Akademisi  FDIKOM UIN Jakarta Presentasi di CSEAS Kyoto University
Akademisi FDIKOM UIN Jakarta Presentasi di CSEAS Kyoto University

Pada tanggal 13 Nopember 2024, delegasi dari Fakultas Dakwah yang terdiri dari Wakil Dekan Bidang Akademik Dr. Fita Faturakhmah, M.Si, Wakil Dekan Bidang Administrasi umum, Dr. Rubiyanah M.Si, Wakil Dekan Bidang Kemahasiswaan, Alumni dan Kerjasama serta Ketua Program Studi Manajemen Dakwah, Amiruddin M.Si  berkunjung ke CSEAS Kyoto University yang diterima oleh Profesor  Fumiharu Meino, Profesor Akamoto Masaaki, Ph.D, dan Profesor Kobayashi Satoru, Ph.D. Pada tanggal 1 Januari 2017, Pusat Studi Asia Tenggara (CSEAS), diintegrasikan dengan Pusat Studi Kawasan Terpadu (CIAS) untuk diluncurkan kembali sebagai Pusat yang baru. Pusat Studi Asia Tenggara didirikan sebagai organisasi intramural di Universitas Kyoto pada tahun 1963 sebagai departemen penelitian yang bertanggung jawab atas penelitian komprehensif tentang Asia Tenggara, dan diikuti oleh Pusat Studi Asia Tenggara, yang menjadi organisasi pemerintah pada tahun 1965. Pusat Studi Kawasan Terpadu didirikan pada tahun 2006 sebagai departemen penelitian di Universitas Kyoto yang berbasis di Pusat Studi Kawasan Jepang, Museum Nasional Etnologi.

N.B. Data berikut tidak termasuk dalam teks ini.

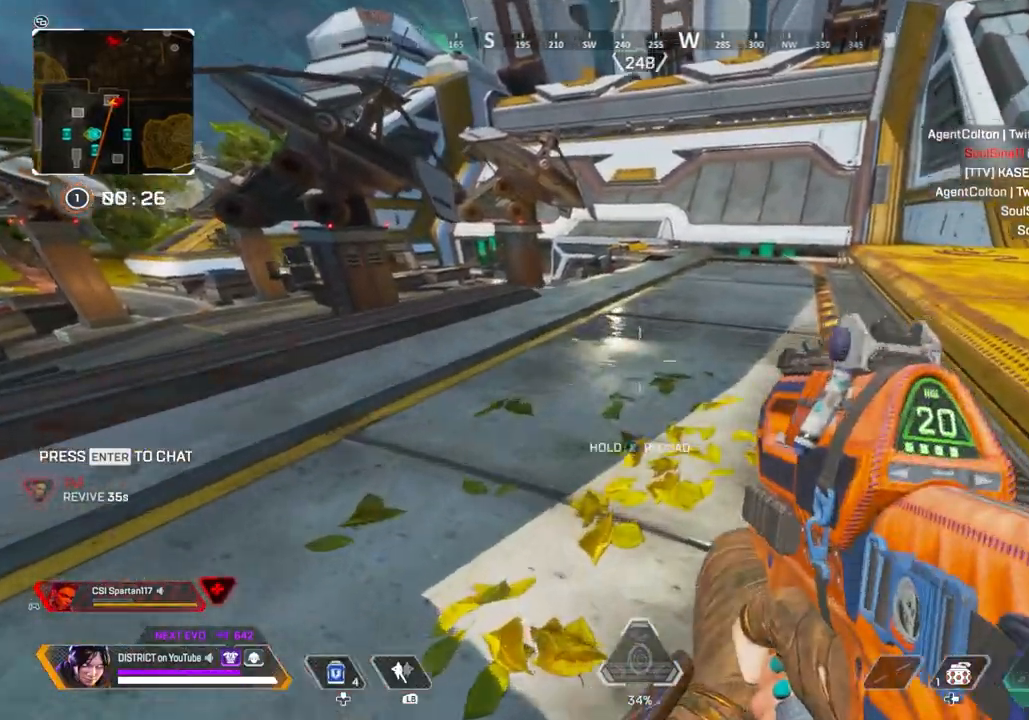
{"buttons": [], "left_stick": "up-left", "right_stick": "center", "events": [[350, "A", "down"], [367, "left_stick", "up-left"], [400, "A", "up"], [467, "Y", "up"]]}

Pada kunjungan tersebut, akademisi FDIKOM UIN Jakarta, Dr. Fita Faturakhmah, M.Si telah mempresentasikan hasil riset berjudul Analysis on the Religious “Institutions” Social Media Discourse on the Worship Restrictions by the Ministry of Religious Affairs during the Covid Pandemic: Communicative Actions or Not?. Kegiatan ini dihadiri oleh para peneliti di CSEAS Kyoto University berasal dari Jepang, Uganda maupun Indonesia.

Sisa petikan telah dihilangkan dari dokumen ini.